### [Page text]
****
Hey Rain….have you ever ridden on an elevator or escalator before?

 

Utterly irrelevant....we're talking about climbing. Such analogies only obscure the issue....and you can make a million similar ones. And yes, I've even taken an airplane rather than crawling naked over broken glass to the east coast.

 

 

Nonsense…they believed that one should ascend…that is, climb from the bottom up….not rappel down and set your anchors.

 

Are you speaking for the entire climbing community on this one?

 

It certainly was the general trend, and I was part of it....you definitely weren't and perhaps weren't even born yet.

 

It could have been done much safer and easier that way, even if drilled by hand…but it was a choice. Isn’t that what climbing is all about?

What was done “much safer and easier that way”? Are you saying if drilled by hand it would be safer? Not sure what you are saying?
****
### [Your tasks]
1) In the climbing exchange, condense the paragraph beginning "Utterly irrelevant....we're talking about climbing" into one or two plain sentences that keep its main points.
2) Resume the climbing exchange from its final question with a short reply in the same forum voice.

### [Dataset extract]
****
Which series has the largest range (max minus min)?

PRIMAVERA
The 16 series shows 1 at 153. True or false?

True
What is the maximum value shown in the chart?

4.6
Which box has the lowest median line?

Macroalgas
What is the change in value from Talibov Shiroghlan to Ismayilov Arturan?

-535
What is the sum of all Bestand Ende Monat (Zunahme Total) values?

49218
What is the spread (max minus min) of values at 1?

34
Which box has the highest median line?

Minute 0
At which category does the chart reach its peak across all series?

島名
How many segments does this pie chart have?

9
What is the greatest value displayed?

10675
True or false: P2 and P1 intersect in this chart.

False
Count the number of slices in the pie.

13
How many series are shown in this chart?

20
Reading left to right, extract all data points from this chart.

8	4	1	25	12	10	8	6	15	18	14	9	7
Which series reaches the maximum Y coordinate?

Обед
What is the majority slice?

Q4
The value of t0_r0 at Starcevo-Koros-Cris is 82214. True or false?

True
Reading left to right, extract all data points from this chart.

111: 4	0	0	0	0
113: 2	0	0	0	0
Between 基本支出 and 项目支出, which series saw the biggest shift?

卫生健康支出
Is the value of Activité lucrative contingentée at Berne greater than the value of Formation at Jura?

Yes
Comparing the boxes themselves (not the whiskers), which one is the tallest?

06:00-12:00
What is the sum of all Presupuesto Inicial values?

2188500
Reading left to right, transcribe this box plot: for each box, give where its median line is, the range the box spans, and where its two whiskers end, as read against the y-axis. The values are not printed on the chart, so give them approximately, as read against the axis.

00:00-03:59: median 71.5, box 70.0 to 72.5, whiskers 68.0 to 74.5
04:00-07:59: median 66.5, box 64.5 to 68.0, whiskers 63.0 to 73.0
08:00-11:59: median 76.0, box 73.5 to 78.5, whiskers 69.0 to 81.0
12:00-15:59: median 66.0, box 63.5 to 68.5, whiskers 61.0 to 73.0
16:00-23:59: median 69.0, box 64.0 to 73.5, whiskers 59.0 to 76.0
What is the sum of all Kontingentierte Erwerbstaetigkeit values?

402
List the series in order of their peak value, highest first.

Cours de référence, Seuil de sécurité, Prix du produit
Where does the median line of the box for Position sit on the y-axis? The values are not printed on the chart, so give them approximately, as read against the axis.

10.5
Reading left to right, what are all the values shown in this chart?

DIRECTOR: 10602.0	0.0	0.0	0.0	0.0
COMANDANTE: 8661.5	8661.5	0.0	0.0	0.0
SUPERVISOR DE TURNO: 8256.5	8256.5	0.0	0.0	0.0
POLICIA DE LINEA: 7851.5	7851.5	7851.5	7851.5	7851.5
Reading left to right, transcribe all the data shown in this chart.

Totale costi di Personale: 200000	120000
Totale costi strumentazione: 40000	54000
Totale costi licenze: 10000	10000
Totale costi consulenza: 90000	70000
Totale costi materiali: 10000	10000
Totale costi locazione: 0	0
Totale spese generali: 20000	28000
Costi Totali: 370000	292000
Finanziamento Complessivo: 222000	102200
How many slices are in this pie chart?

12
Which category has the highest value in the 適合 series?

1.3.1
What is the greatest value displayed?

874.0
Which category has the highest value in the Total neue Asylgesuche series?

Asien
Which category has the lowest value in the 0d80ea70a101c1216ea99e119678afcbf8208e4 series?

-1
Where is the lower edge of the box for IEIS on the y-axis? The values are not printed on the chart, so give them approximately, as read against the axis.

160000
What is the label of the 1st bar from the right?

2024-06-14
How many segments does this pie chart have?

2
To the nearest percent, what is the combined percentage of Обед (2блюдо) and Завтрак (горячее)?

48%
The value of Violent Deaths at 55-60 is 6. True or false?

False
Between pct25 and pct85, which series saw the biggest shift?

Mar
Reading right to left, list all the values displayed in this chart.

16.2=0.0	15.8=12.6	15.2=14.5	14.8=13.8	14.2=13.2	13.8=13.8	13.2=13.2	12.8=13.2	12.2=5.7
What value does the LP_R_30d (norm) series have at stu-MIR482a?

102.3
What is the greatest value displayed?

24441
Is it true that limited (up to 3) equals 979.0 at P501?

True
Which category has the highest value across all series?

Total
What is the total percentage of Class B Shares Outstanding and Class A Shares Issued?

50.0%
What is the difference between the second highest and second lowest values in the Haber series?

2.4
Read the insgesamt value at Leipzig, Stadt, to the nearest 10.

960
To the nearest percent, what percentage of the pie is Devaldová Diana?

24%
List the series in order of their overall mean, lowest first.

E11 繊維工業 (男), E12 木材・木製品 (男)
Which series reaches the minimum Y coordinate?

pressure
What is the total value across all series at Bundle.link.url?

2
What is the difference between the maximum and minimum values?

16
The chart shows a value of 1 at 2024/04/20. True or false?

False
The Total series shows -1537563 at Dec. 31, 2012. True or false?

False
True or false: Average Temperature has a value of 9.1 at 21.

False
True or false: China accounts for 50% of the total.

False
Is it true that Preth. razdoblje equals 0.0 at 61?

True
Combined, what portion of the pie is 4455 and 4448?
****
### [Numbered responses]
1) The writer rejects the elevator-and-escalator comparison as irrelevant because the subject is climbing, and argues that such analogies only cloud the issue and could be made endlessly. The writer also concedes having flown to the east coast rather than crawling naked over broken glass.

2)
The point I'm making is that those who believed in the ground-up ascent ethic could have often made their lives a lot safer and easier if they had chosen to adopt a top-down ethic. They could have rappeled down, as is the norm today. That was always an option on suitable crags. Instead, most chose to place their bolts, often few and far between, on lead, where there was a stance, or perhaps a flake where they could temporarily protect themselves with a hook while they drilled. The climbs tended to follow more natural lines, rather some vertical line of artificial anchors placed in a row to create a "route". They believed in ascent, recognizing that any boob could establish a "route" or a line of bolts from the top down...history has proved this to be true, untold thousands of times in the last couple of decades.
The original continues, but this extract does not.